Much of Tuesday’s hearing, which was administered in part by Attorney General Jeff Landry’s office, centered on complaints about the death penalty being put on hold in Louisiana and how the state might move forward with administering capital punishment.
“In Louisiana, death row doesn’t mean death row anymore,” said Landry, a Republican who is seeking re-election this year and has been a vocal advocate of re-instating its use of the death penalty here.
Louisiana is one of 31 states that still allow the death penalty as a form of criminal punishment in law. But the state’s last execution was in 2010, and that prisoner volunteered to be executed. The issue has been tangled up in the legal system amid a fight over the state’s process for lethal injection.
Attempts to abolish capital punishment have come up in recent years at the State Capitol, but it continues to face major resistance in both the Republican-controlled House and Senate.
For several hours, the House panel heard from grieving victims’ family members and other capital punishment supporters, while opponents of the death penalty spoke during a shorter public comment period at the meeting’s end.
The tilt toward favoring capital punishment left many legislators and others who oppose the death penalty complaining that the hearing was tainted with partisanship.
Rep. Barbara Norton, D-Shreveport, said she felt that the event was orchestrated as a “set up” to target Gov. John Bel Edwards, a Democrat.
Rep. Ted James, D-Baton Rouge, described the scene as a pro-death penalty “pep rally.”
And after the hearing Gov. John Bel Edwards provided the real illumination in a statement…
“The fact of the matter is that we cannot execute someone in the state of Louisiana today because the only legally prescribed manner set forth in state statute is unavailable to us,” Edwards said in a statement after the hearing. “In the time since we last had this conversation, nothing has changed – the drugs are not available and legislation has not passed to address concerns of drug companies or offer alternative forms of execution.”
Why is that statement illuminating? Because one thing that was made quite clear at the hearing is that while state statutes prescribe lethal injection as the method of execution in Louisiana, those statutes don’t weigh in as to what substances must be injected.
The state Department of Corrections has settled on a cocktail of drugs as a means of lethal injection, and elements of that mixture which aren’t available now because drug companies won’t sell them to the state for purposes of executing Death Row prisoners. But if Edwards or his people at DOC were legitimately interested in carrying out death sentences this wouldn’t be a problem. Louisiana’s evidence lockers are filled to the brim with drugs like Fentanyl, which as it was remarked at the hearing is known to be lethal in quite small doses.
And law enforcement in the state has enough Fentanyl to wipe out the entire prison population several times over.
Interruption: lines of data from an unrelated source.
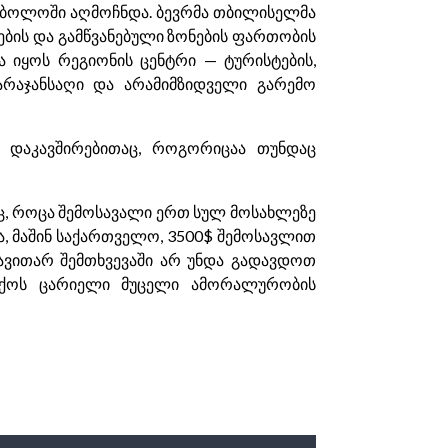
ს ბოლოში აღმოჩნდა. ბევრმა თბილისელმა
ების და გამწვანებული ზონების ფართობის
ია იყოს რეგიონის ცენტრი — ტურისტების,
არაჯანსაღი და არამიმზიდველი გარემო
ნ დაკავშირებითაც, როგორიცაა თუნდაც
ც, როცა შემოსავალი ერთ სულ მოსახლეზე
ა, მაშინ საქართველო, 3500$ შემოსავლით
ავითარ შემთხვევაში არ უნდა გადავდოთ
ითქოს ცარიელი მუცელი ამორალურობის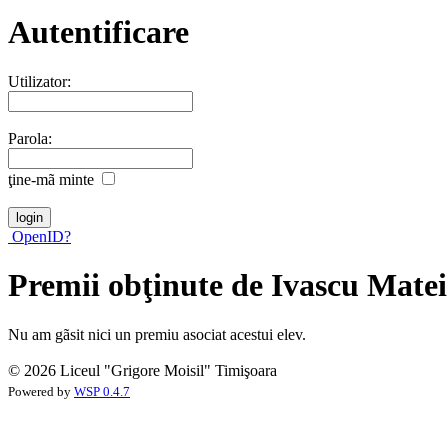
Autentificare
Utilizator:
Parola:
ţine-mã minte
OpenID?
Premii obţinute de Ivascu Matei
Nu am gãsit nici un premiu asociat acestui elev.
© 2026 Liceul "Grigore Moisil" Timişoara
Powered by
WSP 0.4.7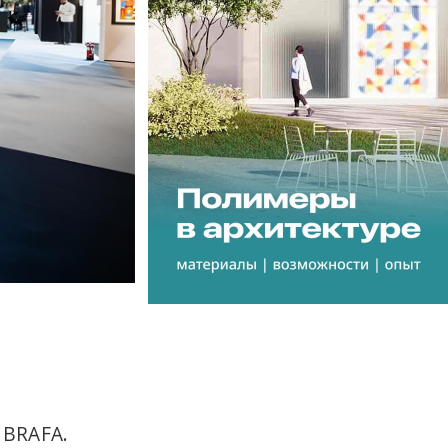
 BRAFA.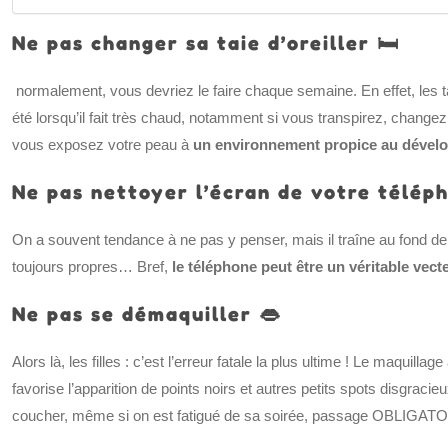
Ne pas changer sa taie d’oreiller 🛏️
normalement, vous devriez le faire chaque semaine. En effet, les tai
été lorsqu’il fait très chaud, notamment si vous transpirez, change
vous exposez votre peau à
un environnement propice au dévelo
Ne pas nettoyer l’écran de votre télép
On a souvent tendance à ne pas y penser, mais il traîne au fond d
toujours propres… Bref,
le téléphone peut être un véritable vect
Ne pas se démaquiller 👄
Alors là, les filles : c’est l’erreur fatale la plus ultime ! Le maquil
favorise l’apparition de points noirs et autres petits spots disgracie
coucher, même si on est fatigué de sa soirée, passage OBLIGATOIR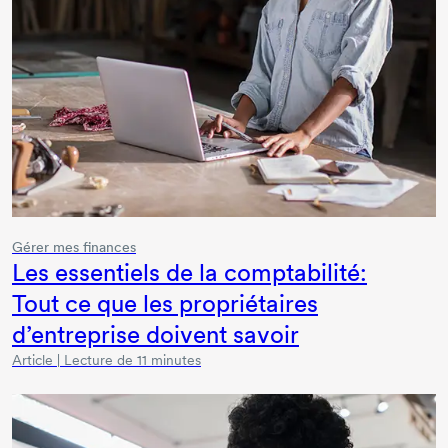
Gérer mes finances
Les essentiels de la comptabilité:
Tout ce que les propriétaires
d’entreprise doivent savoir
Article | Lecture de 11 minutes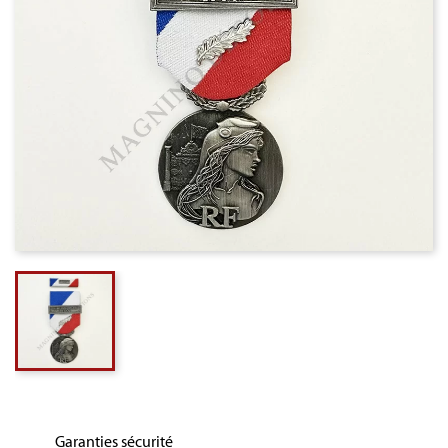
Garanties sécurité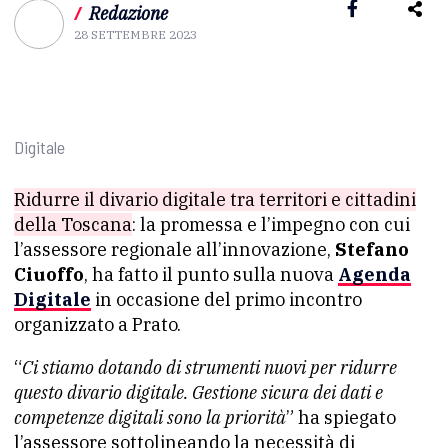
/
Redazione
28 SETTEMBRE 2023
Digitale
Ridurre il divario digitale tra territori e cittadini
della Toscana
: la promessa e l’impegno con cui
l’assessore regionale all’innovazione,
Stefano
Ciuoffo
, ha fatto il punto sulla nuova
Agenda
Digitale
in occasione del primo incontro
organizzato a Prato.
“
Ci stiamo dotando di strumenti nuovi per ridurre
questo divario digitale. Gestione sicura dei dati e
competenze digitali sono la priorità
” ha spiegato
l’assessore sottolineando la necessità di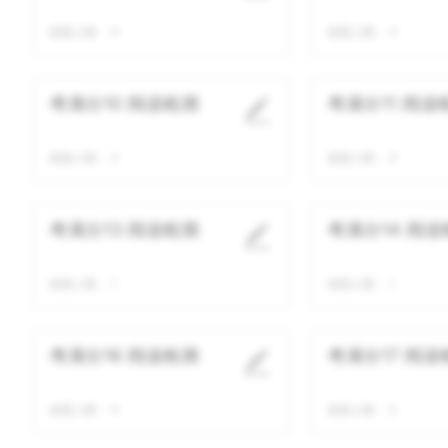
做题人数：
0
做题人数：
3
考满分10 阅读检测
考满分11 阅读
做题人数：
2
做题人数：
3
考满分13 阅读检测
考满分14 阅读
做题人数：
1
做题人数：
1
考满分16 阅读检测
考满分17 阅读
做题人数：
0
做题人数：
2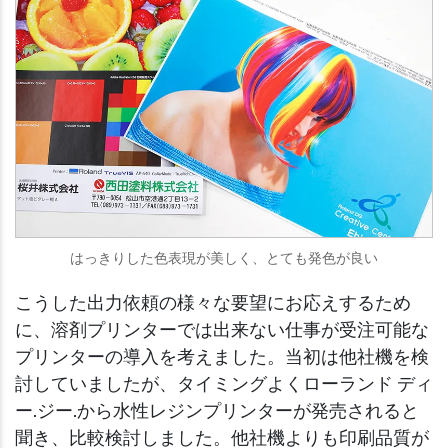
はっきりした色表現が美しく、とても発色が良い
こうした出力依頼の様々な要望にお応えするため
に、溶剤プリンターでは出来ない仕事が受注可能な
プリンターの導入を考えました。当初は他社機を検
討していましたが、タイミングよくローランド ディ
ー.ジー.から水性レジンプリンターが発売されると
聞き、比較検討しました。他社機よりも印刷品質が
The point here isn’t so much to tout the outstanding efficacy of the death penalty – on balance we’re for it, but we’re willing to entertain arguments to the contrary. What isn’t tolerable is the excuse-making and deceit being employed by the governor and his minions in defense of his decision not to carry out the law of the land.
Poll after poll shows a majority of Louisianans is in favor of the death penalty. Because of that Edwards won’t come out in opposition. He’s trying to have this issue both ways, by cooking up excuses not to do his job.
The fact that the state legislature is having to hold hearings which turn into a food fight as Ted James and Barbara Norton toss insults indicates just what a mess Edwards has made of this issue by failing to lead. But this is just one issue of many in which that’s true.